Je vais me faire taper sur les doigts mais bon, évitez de me faire trop mal si vous voulez que je puisse continuer à écrire…

Les taxes augmentent, le peuple en a marre, le gouvernement s’en fout : ça aurait pu être une rébellion justifiée, c’est devenue une pâle copie d’un Secret Story raté où cris, colère et violences sont les clés pour exister.

Gilets jaunes : comment leur action a-t-elle décrédibilisé leur cause ?

Au début, ils protestaient contre la hausse des taxes sur les carburants. Aujourd’hui, ils ne savent plus trop pourquoi ils protestent, mais ils le font quand même. Sûrement un peu de fierté. Evidemment un manque d’honnêteté.

Ils sont là, partout, à bloquer les uns qui n’ont que leur travail pour manger, à insulter les autres qui se battent pour tenter de se relever.

Ils prétendent agir au nom et dans l’intérêt de ceux qu’ils arrêtent sur le bord de la route pendant des heures, ces Hommes transformés en objet dont l’utilisation est censée faire réagir le gouvernement.

Ils prétendent agir pour le peuple, ce même peuple devant représenter l’ensemble des Français dont ils excluent pourtant ceux qui ont choisi une marque de voiture trop chère à leurs yeux.

Ils prétendent agir pour toi, pour eux, pour nous, nous réduisant au silence, derrière la parole de quelques uns censée traduire celle de chacun.

Ils implorent la baisse des taxes tout en réclamant la hausse du nombre de professeurs, de chambres d’hôpital ou un accès gratuit à la culture.

Ils critiquent l’inertie du gouvernement face à la fraude fiscale qui fait perdre des milliards d’euros à l’Etat mais tentent de bloquer les centres commerciaux pour que la TVA cesse d’entrer dans les caisses de ce même Etat.

Ils réfutent l’idée de devenir un mouvement politique, cette et ces politique(s) qu’ils détestent, mais agissent main dans la main avec une partie de l’opposition politique, cette même opposition pour qui voter en 2017 n’était même pas, pour eux, une option.

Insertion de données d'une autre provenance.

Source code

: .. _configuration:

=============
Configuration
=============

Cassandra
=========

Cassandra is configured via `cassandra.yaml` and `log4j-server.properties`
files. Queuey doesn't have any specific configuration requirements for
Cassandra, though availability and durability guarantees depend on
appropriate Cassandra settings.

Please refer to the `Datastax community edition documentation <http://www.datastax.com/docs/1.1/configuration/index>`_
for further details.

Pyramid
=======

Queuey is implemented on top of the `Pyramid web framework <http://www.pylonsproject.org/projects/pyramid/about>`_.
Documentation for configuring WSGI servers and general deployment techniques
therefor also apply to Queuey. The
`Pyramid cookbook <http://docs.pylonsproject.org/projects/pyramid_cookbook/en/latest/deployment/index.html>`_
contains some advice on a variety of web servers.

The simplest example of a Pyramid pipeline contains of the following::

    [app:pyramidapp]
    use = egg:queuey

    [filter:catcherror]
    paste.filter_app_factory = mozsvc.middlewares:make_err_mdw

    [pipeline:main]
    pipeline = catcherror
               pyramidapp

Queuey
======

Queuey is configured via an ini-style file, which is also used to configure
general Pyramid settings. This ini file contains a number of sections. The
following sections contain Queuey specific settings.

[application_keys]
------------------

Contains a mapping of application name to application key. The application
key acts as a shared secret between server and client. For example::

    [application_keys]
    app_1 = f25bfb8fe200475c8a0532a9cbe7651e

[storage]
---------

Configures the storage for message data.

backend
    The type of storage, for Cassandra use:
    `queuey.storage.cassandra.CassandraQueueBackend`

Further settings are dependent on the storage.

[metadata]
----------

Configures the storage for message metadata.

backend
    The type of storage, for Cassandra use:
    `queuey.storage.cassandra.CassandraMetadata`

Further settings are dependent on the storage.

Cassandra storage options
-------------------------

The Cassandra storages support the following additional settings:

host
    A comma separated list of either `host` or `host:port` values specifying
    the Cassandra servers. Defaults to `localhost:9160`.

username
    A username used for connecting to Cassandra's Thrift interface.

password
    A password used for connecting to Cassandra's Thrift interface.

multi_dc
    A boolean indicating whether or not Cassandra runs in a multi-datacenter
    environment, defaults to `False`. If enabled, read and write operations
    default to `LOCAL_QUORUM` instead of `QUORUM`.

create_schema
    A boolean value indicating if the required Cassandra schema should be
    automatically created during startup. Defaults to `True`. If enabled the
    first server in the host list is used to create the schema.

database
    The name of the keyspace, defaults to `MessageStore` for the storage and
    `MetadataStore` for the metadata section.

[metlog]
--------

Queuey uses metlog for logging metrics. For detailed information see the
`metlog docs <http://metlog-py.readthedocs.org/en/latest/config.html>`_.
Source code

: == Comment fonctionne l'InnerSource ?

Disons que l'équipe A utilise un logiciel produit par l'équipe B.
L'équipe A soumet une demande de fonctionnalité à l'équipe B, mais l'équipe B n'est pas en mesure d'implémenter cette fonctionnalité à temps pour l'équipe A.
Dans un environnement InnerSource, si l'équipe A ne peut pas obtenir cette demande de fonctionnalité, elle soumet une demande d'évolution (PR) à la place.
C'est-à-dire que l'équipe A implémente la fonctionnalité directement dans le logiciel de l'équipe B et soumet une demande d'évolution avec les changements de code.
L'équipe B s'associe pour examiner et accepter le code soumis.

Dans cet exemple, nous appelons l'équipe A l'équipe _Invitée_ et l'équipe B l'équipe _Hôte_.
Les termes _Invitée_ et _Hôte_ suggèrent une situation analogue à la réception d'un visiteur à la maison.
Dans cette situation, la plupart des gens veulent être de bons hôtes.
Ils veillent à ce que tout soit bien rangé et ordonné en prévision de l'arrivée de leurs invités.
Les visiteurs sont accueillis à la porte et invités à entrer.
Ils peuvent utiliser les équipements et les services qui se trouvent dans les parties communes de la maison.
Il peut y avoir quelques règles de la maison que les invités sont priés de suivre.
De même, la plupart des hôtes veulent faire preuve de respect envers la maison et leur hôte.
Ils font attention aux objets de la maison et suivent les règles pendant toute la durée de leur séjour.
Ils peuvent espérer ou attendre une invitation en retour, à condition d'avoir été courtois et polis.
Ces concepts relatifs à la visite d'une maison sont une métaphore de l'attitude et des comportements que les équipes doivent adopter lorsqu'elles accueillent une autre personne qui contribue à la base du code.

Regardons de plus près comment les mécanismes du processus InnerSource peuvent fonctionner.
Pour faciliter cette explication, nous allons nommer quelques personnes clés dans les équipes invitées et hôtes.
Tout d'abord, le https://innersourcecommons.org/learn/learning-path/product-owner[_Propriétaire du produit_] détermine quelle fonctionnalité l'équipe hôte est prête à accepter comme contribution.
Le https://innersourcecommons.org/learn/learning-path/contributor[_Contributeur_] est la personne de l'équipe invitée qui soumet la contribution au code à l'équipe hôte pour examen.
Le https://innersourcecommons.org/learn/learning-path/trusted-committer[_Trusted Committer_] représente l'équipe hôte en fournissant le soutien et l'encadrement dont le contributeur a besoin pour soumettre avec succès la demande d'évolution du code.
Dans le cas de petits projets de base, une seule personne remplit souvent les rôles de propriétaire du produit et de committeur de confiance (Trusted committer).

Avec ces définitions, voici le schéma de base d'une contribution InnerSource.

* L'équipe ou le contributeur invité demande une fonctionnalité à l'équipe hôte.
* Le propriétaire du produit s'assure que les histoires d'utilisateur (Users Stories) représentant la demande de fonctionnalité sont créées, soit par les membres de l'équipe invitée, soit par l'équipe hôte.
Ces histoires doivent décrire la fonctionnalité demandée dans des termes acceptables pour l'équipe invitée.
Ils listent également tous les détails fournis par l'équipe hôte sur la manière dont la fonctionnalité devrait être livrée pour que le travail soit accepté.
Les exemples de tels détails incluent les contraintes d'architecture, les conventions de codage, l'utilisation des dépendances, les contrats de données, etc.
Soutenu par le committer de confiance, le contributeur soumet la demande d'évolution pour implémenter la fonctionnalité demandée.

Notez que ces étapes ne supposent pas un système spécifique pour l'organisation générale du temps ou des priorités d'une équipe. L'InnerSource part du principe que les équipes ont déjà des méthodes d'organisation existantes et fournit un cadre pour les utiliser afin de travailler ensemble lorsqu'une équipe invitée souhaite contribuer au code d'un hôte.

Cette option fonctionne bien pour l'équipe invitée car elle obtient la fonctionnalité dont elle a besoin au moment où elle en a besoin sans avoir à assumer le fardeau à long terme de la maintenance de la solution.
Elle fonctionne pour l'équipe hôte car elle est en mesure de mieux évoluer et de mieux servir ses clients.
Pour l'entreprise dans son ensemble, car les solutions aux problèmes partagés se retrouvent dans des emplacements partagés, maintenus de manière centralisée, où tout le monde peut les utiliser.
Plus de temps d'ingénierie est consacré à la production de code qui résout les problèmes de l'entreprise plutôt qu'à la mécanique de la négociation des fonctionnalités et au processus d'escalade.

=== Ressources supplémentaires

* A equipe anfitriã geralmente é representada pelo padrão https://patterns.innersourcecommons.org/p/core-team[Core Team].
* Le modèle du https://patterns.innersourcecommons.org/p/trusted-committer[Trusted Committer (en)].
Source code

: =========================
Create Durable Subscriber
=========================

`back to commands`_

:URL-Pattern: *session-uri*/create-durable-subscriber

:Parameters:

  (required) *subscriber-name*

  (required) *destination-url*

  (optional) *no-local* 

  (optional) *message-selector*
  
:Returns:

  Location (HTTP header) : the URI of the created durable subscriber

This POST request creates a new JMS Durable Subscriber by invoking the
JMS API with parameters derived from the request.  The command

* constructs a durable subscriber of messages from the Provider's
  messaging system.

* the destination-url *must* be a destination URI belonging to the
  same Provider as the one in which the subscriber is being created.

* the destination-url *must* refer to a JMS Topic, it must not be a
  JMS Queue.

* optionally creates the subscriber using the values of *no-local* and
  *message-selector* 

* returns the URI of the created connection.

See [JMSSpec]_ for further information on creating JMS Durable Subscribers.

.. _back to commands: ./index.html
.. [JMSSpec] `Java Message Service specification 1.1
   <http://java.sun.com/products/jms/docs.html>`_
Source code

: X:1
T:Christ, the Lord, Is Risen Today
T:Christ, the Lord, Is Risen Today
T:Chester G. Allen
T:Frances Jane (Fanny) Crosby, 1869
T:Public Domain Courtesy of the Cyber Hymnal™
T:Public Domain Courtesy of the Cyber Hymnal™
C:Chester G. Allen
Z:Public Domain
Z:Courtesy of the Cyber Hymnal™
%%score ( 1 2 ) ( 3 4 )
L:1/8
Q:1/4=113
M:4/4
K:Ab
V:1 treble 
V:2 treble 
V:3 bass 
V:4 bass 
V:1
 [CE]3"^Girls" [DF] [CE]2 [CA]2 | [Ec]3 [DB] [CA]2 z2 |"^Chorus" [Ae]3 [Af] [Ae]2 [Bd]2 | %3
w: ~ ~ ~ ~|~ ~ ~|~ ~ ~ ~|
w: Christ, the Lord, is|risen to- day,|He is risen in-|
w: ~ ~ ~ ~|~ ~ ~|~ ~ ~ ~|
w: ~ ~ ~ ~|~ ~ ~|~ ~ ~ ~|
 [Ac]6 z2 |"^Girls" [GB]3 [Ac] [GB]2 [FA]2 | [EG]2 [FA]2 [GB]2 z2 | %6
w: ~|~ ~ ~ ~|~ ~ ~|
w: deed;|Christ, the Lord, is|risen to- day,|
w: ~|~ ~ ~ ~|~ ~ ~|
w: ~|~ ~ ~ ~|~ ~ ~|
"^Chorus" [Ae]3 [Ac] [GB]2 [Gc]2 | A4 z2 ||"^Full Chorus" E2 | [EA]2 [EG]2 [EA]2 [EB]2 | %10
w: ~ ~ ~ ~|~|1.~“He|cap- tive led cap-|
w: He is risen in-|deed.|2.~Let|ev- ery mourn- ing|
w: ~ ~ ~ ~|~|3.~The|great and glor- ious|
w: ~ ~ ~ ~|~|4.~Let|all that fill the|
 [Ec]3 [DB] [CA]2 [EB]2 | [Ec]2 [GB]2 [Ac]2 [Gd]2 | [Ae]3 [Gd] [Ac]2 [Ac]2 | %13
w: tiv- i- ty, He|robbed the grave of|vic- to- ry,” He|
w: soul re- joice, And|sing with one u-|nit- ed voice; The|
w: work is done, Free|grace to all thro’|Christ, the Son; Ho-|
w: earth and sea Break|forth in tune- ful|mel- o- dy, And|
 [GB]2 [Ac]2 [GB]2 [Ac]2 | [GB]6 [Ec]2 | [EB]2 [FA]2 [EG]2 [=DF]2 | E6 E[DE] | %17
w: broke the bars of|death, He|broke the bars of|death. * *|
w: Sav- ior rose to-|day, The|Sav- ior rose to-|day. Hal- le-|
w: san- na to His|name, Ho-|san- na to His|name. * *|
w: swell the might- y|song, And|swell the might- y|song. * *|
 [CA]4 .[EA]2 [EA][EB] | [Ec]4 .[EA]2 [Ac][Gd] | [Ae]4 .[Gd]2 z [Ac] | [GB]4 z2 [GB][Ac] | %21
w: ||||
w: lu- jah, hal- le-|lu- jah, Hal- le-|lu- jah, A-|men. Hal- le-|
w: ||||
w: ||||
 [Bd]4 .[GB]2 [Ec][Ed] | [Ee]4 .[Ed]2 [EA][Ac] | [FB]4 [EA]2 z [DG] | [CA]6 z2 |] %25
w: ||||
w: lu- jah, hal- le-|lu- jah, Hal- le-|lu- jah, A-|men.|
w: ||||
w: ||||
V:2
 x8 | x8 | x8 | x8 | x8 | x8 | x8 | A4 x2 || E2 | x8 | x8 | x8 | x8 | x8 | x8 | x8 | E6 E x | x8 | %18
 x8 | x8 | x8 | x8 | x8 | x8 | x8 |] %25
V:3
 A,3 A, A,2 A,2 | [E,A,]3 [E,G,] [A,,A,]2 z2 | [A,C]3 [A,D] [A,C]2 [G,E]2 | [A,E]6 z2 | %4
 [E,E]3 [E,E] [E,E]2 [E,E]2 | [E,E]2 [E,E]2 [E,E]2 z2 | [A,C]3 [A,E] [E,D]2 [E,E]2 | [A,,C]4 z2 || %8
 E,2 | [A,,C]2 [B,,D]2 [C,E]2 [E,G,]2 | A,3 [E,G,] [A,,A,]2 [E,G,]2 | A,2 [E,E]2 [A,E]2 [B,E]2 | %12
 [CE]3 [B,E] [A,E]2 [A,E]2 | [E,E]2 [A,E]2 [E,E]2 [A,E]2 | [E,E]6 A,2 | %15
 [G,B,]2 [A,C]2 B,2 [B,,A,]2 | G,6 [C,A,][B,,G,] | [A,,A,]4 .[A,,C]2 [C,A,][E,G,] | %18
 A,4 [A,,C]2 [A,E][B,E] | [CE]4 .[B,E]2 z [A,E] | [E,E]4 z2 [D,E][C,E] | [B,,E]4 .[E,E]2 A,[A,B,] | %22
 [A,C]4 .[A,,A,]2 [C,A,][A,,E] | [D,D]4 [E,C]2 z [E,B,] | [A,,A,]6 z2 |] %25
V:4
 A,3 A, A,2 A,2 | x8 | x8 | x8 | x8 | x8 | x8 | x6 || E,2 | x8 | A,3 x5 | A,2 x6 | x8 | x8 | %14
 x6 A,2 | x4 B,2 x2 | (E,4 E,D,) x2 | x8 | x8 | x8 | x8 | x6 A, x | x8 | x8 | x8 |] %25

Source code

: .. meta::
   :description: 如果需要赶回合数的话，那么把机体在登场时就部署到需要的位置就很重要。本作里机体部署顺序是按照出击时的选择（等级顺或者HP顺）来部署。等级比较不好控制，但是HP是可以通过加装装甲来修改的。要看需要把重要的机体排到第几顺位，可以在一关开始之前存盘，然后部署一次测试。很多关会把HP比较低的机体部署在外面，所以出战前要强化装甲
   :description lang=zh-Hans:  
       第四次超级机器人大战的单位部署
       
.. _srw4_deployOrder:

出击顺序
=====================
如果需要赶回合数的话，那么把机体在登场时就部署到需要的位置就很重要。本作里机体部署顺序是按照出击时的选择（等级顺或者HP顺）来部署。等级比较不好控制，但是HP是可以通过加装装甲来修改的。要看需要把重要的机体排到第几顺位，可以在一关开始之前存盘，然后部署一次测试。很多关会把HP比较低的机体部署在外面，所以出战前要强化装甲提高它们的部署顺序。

Ils pointent du doigt ces milliardaires pour qui payer des impôts est loin d’être une priorité mais quémandent quelques lignes défendant leur cause dans leurs journaux.

Ils ont commencé par se battre pour des idées, ils finissent par lutter contre une personnalité.

Ils auraient pu tenter de parler, ils ont préféré tout casser. Ecartant alors toute forme de dialogue au profit d’une violence non maitrisée.